> **PROMPT**: Print every entry exactly once more, omitting each picture.
=== DATA EXTRACTS ===
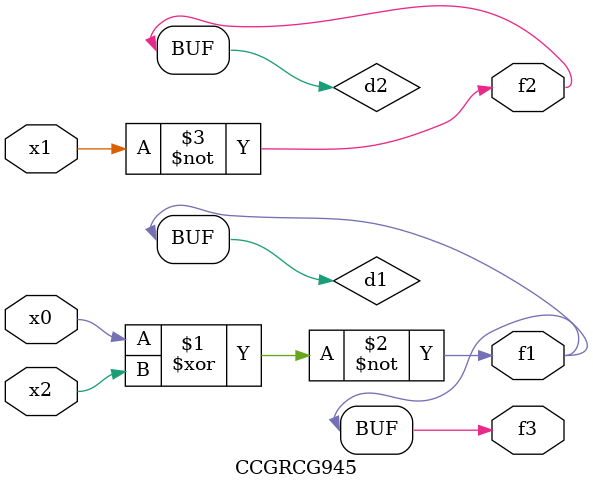
<source format=v>
module CCGRCG945(
	input x0, x1, x2,
	output f1, f2, f3
);

	wire d1, d2, d3;

	xnor (d1, x0, x2);
	nand (d2, x1);
	nor (d3, x1, x2);
	assign f1 = d1;
	assign f2 = d2;
	assign f3 = d1;
endmodule

</source>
===
> **RESPONSE FOR THIS EXERCISE**:
<source format=v>
module CCGRCG945(
	input x0, x1, x2,
	output f1, f2, f3
);

	wire d1, d2, d3;

	xnor (d1, x0, x2);
	nand (d2, x1);
	nor (d3, x1, x2);
	assign f1 = d1;
	assign f2 = d2;
	assign f3 = d1;
endmodule

</source>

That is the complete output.